» Requirement A
Retype the stretch from "The recently discovered" through "be defined clearly." in the passage on reovirus and cancer cells, keeping every word and mark unchanged.
» Requirement B
Continue the passage on reovirus and cancer cells, starting after its last sentence.

» Reading passage
The recently discovered novel oncogene CUG2 (cancer upregulatory gene-2), inhibits the expression of PKR and activates Ras and p38 MAPK(19). Studies further confirmed that inhibition of p38 MAPK or Ras blocks reoviral proliferation even in the presence of CUG2 indicating the possibility of multimodal cross talk between Ras activation and inhibition of PKR phosphorylation (19). It is pertinent to mention that PKR dimerization and autophosphorylation is critical for effective viral propagation but the definitive contribution of Kras mutation in the process is still elusive. Aberrant cell signaling cascade generates many anomalous events within the cell and exactly how it facilitates the inhibition of PKR dimerization is yet to be defined clearly.

Investigation of the mechanism of apoptosis in reovirus infected HEK293 cell line concluded a significant role of TRAIL (TNF-related apoptosis-inducing ligand). The apoptotic event was successfully inhibited by anti-TRAIL antibodies or death receptor (DR)4 and DR5 (20). Similar involvement of TRAIL was confirmed in cell lines derived from two different human lung (A157/ H549) and breast cancers (MDA231/ ZR75-1) (20, 21). Reovirus infection synergistically sensitizes these cancer cell lines to killing by exogenous TRAIL. The observed sensitization was associated with an increase in the activity of the death receptor-associated initiator caspase 8, and was inhibited by the peptide IETD-fmk, suggesting that reovirus sensitizes cancer cells to TRAIL-induced apoptosis in a caspase 8-dependent manner. Enhanced sensitization was also found to be associated with increased cleavage of PARP, a substrate of the effector caspases 3 and 7 (22).

» Dataset entries
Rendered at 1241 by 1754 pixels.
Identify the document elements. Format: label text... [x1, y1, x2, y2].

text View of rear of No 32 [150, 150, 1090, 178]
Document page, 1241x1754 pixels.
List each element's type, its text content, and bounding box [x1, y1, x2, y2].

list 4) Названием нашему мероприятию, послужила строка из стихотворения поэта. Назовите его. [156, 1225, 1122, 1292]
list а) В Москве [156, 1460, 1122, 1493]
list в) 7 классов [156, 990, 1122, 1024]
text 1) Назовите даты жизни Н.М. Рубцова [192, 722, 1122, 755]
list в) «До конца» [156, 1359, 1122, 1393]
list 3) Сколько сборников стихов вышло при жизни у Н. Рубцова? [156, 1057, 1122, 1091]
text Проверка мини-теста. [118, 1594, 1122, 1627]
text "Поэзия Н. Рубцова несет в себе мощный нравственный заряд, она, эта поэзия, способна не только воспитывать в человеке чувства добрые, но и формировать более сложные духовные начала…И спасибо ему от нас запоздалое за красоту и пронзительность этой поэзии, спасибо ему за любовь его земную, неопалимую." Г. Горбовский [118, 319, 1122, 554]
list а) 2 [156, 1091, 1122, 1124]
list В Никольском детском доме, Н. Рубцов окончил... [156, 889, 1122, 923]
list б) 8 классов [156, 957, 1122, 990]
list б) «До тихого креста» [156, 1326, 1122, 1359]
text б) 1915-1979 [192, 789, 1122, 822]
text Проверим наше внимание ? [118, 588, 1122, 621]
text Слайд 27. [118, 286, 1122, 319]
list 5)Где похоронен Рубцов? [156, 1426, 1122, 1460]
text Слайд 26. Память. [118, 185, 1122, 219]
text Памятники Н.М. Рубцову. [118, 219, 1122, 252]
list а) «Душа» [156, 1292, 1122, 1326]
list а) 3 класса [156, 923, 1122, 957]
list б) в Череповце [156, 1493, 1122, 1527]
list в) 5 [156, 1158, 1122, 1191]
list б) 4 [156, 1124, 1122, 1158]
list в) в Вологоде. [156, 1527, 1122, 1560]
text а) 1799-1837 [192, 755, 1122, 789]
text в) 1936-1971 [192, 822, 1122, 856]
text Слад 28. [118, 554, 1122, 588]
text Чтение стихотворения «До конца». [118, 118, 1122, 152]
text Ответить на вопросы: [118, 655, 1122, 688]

» Expected answer A
The recently discovered novel oncogene CUG2 (cancer upregulatory gene-2), inhibits the expression of PKR and activates Ras and p38 MAPK(19). Studies further confirmed that inhibition of p38 MAPK or Ras blocks reoviral proliferation even in the presence of CUG2 indicating the possibility of multimodal cross talk between Ras activation and inhibition of PKR phosphorylation (19). It is pertinent to mention that PKR dimerization and autophosphorylation is critical for effective viral propagation but the definitive contribution of Kras mutation in the process is still elusive. Aberrant cell signaling cascade generates many anomalous events within the cell and exactly how it facilitates the inhibition of PKR dimerization is yet to be defined clearly.

» Expected answer B
In vivo experience using animal models of cancer

Tumor regression studies in animals with reovirus as single agent showed dramatic results. Pronounced effects often with complete tumor regression was documented in vivo in two subcutaneous (P=0.0002 for both U251N and U87) and in two intracerebral (p=0.0004 for U251N and P=0.0009 for U87) human malignant glioma mouse models (4). Immuno-competent C3 mice implanted with Ras-transformed C3H10t1/2 fibroblast showed complete regression of tumor after ITu injection of reovirus (23). Similar strategy of ITu injection resulted in significant tumor regression in SCID mice with subcutaneously implanted v-erbB transformed NIH-3T3 cells (23), and in SCID-NOD mice with subcutaneously implanted human malignant glioma (4, 8). Subcutaneous tumor allograft studies in immune competent C3H mice showed strong inhibition of tumor growth with intravenous administration of reovirus (15). A 74% cure rate was observed in comparatively less immune-compromised nude mice harboring human malignant glioma with single intra lesion injection of reovirus. SCID-NOD mice bearing subcutaneous U251N xenografts when treated with single injection of live or dead reovirus demonstrated a striking regression of live-virus-treated tumors (24). Immunofluorescence analysis showed that reovirus replication was restricted to the tumor mass without spreading to the underlying normal tissue.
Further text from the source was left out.